Other rules: Do not attack or insult people you disagree with. Engage with facts, logic and beliefs. Out of respect for others, please provide some sources for the facts and truths you rely on if you are asked for that. If emotion is getting out of hand, get it back in hand. To limit dehumanizing people, don't call people or whole groups of people disrespectful names, e.g., stupid, dumb or liar. Insulting people is counterproductive to rational discussion. Insult makes people angry and defensive. All points of view are welcome, right, center, left and elsewhere. Just disagree, but don't be belligerent or reject inconvenient facts, truths or defensible reasoning.

Sunday, March 10, 2024

Review of Technofeudalism, cloudalists & cloud serfs

The WaPo published a review of the book Technofeudalism: What killed Capitalism by Greek economist Yanis Yaroufakis. Yaroufakis argues that for a big portion of modern economies, the tech sector, profits have been significantly replaced by rents. Profit has to be earned. Rents are extracted by virtue of owning a property like Apple or Google app stores. The WaPo review comments (whole article not behind paywall):
Today, some prominent thinkers are telling a different story: Capitalism is dead. It’s a contention that’s explicit in the subtitle of Yanis Varoufakis’s bold new book, “Technofeudalism: What Killed Capitalism.” He joins a chorus of observers arguing that the scales have tipped in the direction of a new form of feudalism that strips capitalism of its best features. The former finance minister of Greece (and the negotiator of its debt crisis with the European Union) argues that capitalism has not been overthrown but has instead become something else. .... Blending intellectual memoir, history, and economic and technological history, Varoufakis creates an intimate atmosphere that is a genuine pleasure to read. But its message is grim.
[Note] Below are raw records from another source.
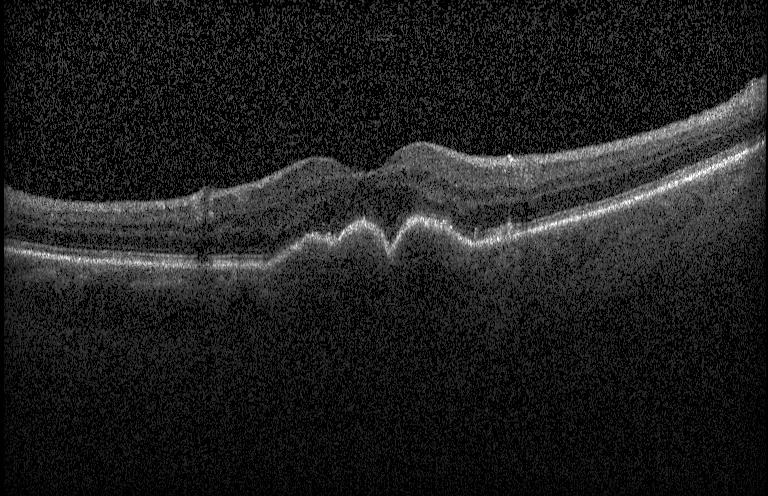
The scan shows choroidal neovascularization (CNV).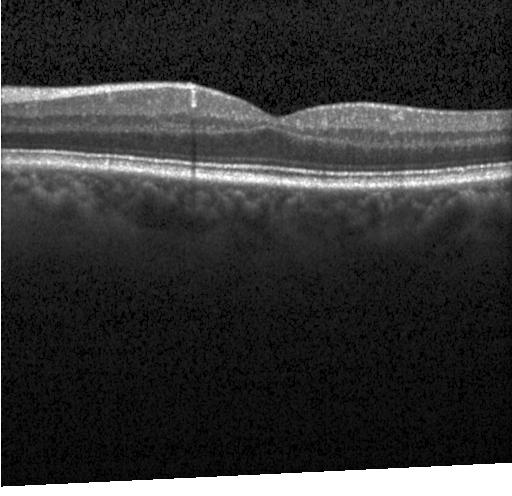
The scan shows no choroidal neovascularization, no diabetic macular edema, and no drusen.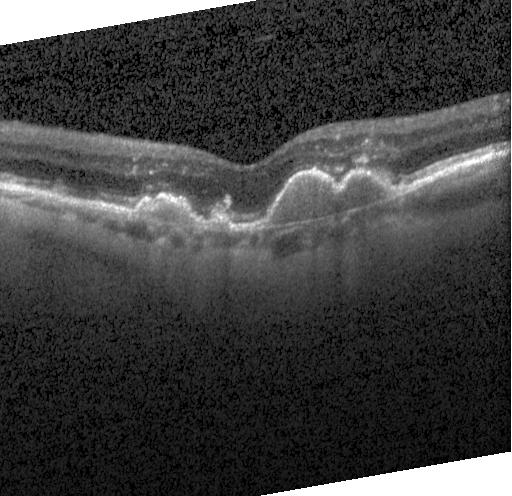 OCT B-scan.
Dx: a choroidal neovascular membrane.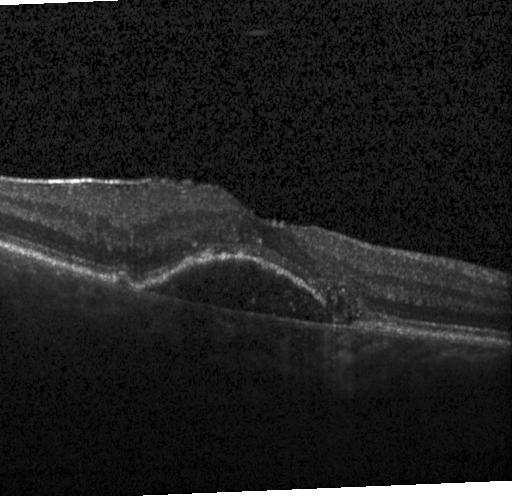

Retinal OCT B-scan.
Diagnosis: a choroidal neovascular membrane.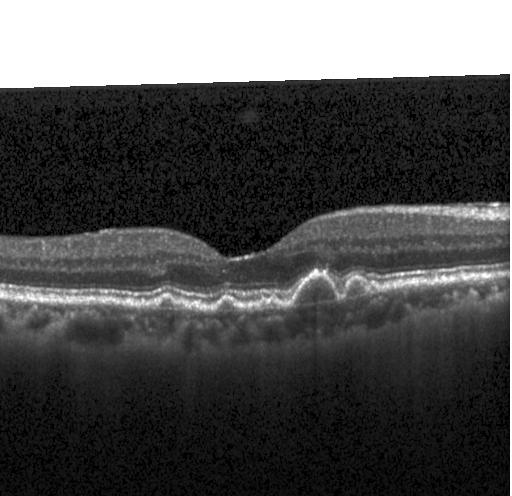

OCT finding: sub-RPE drusenoid deposits.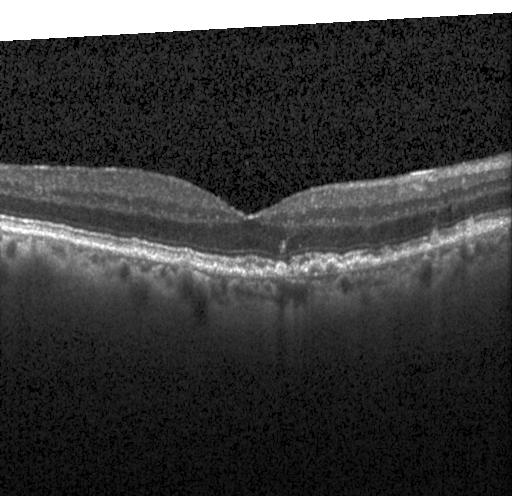 Macular OCT demonstrating multiple drusen.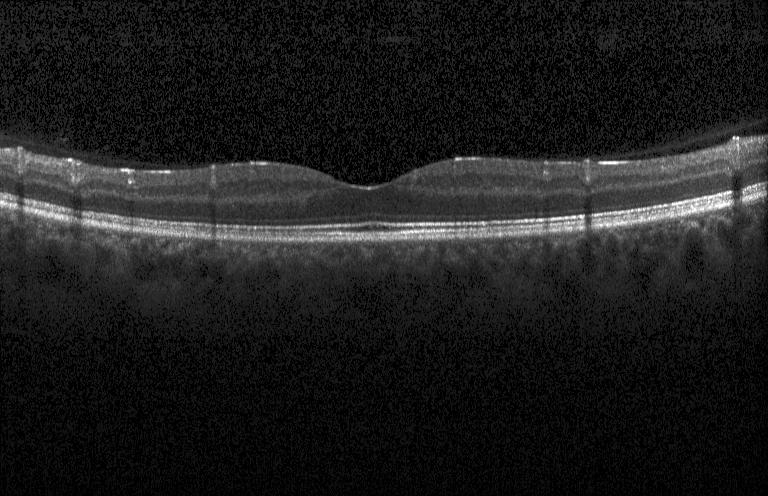 Through the macula, spectral-domain optical coherence tomography, OCT line scan, instrument: Heidelberg Spectralis — Dx: no evidence of choroidal neovascularization, diabetic macular edema, or drusen.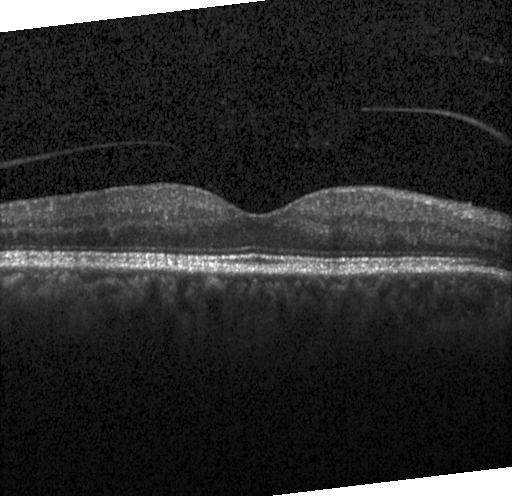 Macular OCT: no evidence of CNV, DME, or drusen.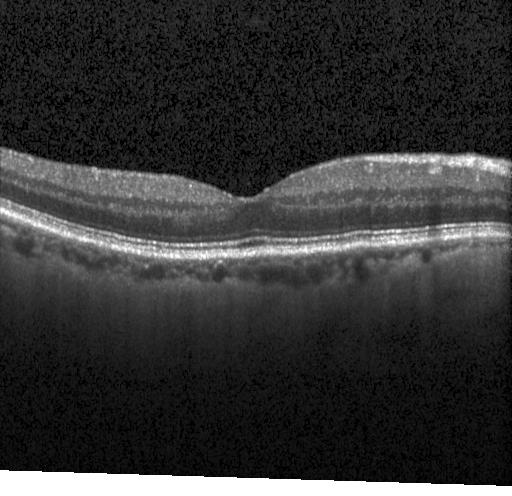 Through the macula, retinal OCT cross-section, acquired on a Heidelberg Spectralis. Diagnosis: neither choroidal neovascularization, diabetic macular edema, nor drusen.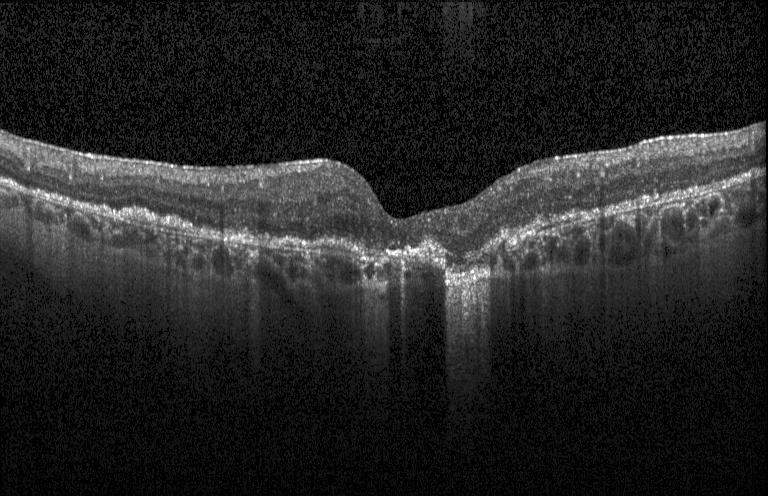 OCT B-scan
A choroidal neovascular membrane.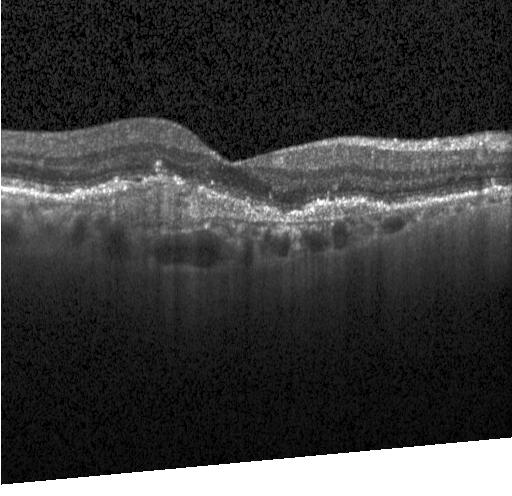
Spectral-domain OCT · optical coherence tomography scan · horizontal scan through the fovea · acquired on a Heidelberg Spectralis — Finding: a choroidal neovascular membrane.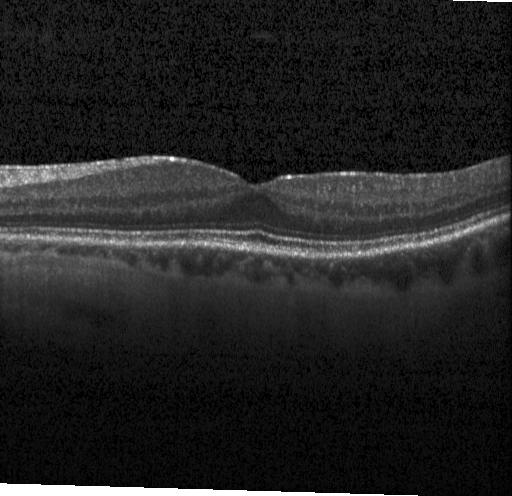

Impression: no choroidal neovascularization, no diabetic macular edema, and no drusen.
The drumbeat of eulogies for capitalism — such as the media theorist Mckenzie Wark’s “Capital Is Dead: Is This Something Worse?,” an important interlocutor for Varoufakis — all point to the emergence of Big Tech as a breaking point in the story that goes back to the Industrial Revolution. The big tech companies — Amazon, Apple, Meta, Alphabet and Microsoft — along with Baidu, Tencent and Alibaba are not participants in markets so much as they are markets themselves. (Amazon founder Jeff Bezos owns The Washington Post.) These platforms only sell goods or host ads as a secondary feature. Their primary function, according to a growing chorus that includes Varoufakis, is to extract rent.
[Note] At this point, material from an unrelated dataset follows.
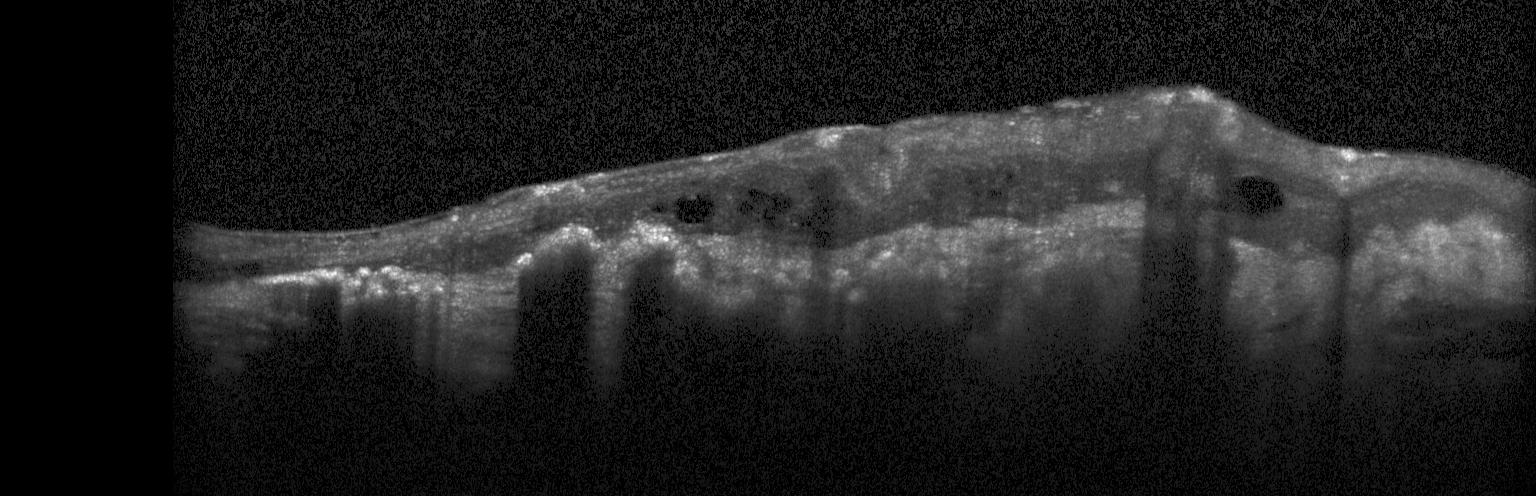 OCT B-scan showing choroidal neovascularization.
Rent is not profit. The distinction is subtle but crucial: .... Apple has been known to take a cut as large as a third from those selling apps in the App Store, effectively charging rent for being in one of two spaces — the other is Google Play — that all but dominate the mobile market. .... Apple has contributed nothing to the effort of actually producing the program I sell, yet they will receive a significant portion of every dollar that my consumers pay. As thinkers of the Industrial Revolution like Adam Smith and David Ricardo might put it, Apple’s revenue on the platform is merely passive, which is what makes it rent, unlike profit, which has to be actively earned. The problem is that, if the balance shifts away from genuine profit, no growth can occur. Rent is finite: The value that labor puts into commodities is added to the economy and becomes profit. If the economy starts to run on rent, it will stall.
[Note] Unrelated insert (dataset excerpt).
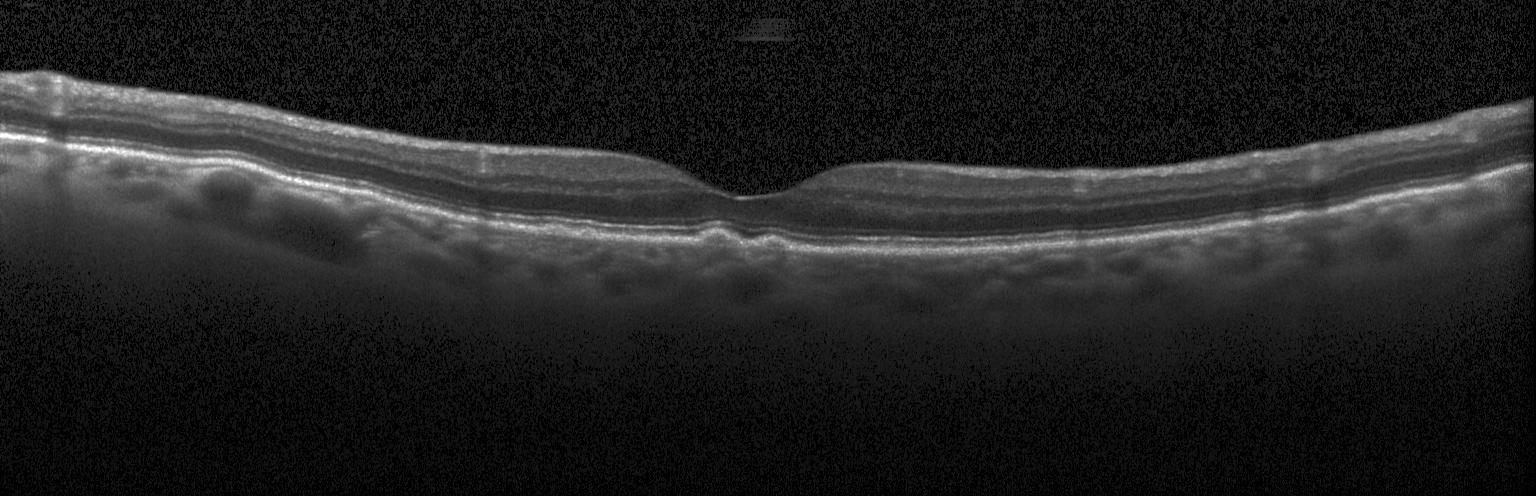

Optical coherence tomography B-scan — Impression: multiple drusen.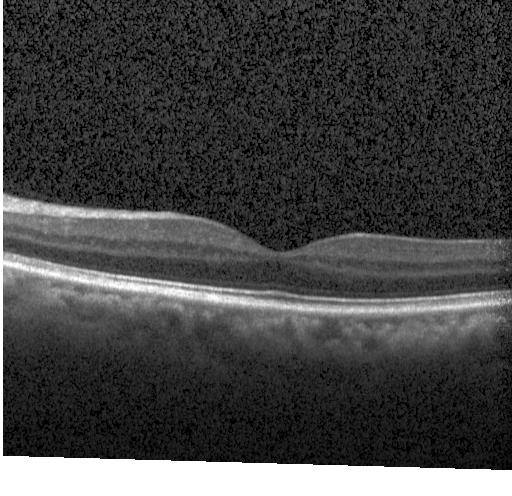

Retinal OCT B-scan. Diagnosis: no choroidal neovascularization, no diabetic macular edema, and no drusen.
But stagnation, for Varoufakis, would be the least of our problems. He describes the replacement of traditional capital by what he calls “cloud capital,” which no longer focuses on growth, value and profit, but instead on rent extraction and control. The “cloudalists” are the new capitalist bosses, and their influence extends far beyond the workplace to nearly every facet of your app-powered daily life. According to Varoufakis’s narrative, when we are the product — as we are when our clicks and searches generate profit for massive corporations, when our data is bought and sold — we’ve gone over from the relative freedoms of capitalism to technofeudalism, in which those who control the platforms have direct control over the rest of us, reducing us to the station of “cloud serfs.”

In other words, the rise of Big Tech is not just, some have called it, the “Fourth Industrial Revolution.” It is the end of the agreement that dissolved feudalism, from which grew both capitalism and democracy. Capitalism, as Marx pointed out, freed workers by dissolving the bonds of feudalism. The vassal who labored for a lord was bound to that lord and his land. By contrast, capitalist workers were free to exchange work for money, and “free” to starve if they did not. Contrast this to the positive freedoms of democracy: Varoufakis suggests that our digital world effectively destroys these, and wipes away the beating heart of capitalism with them. Cloud capital [] creates a mirage that looks like capitalism. But what seems like profit, and what seems like work, in the cloud, is really rent, and a new, high-tech form of serfdom.

This problem is worse than ever, and to the extent that it is a crucial part of capitalism, we still very much live under the umbrella of that label. The main virtue of Varoufakis’s book is that it poses the problem of global digitally mediated value. This by itself is illuminating, whether we adopt the term of art “technofeudalism” or not.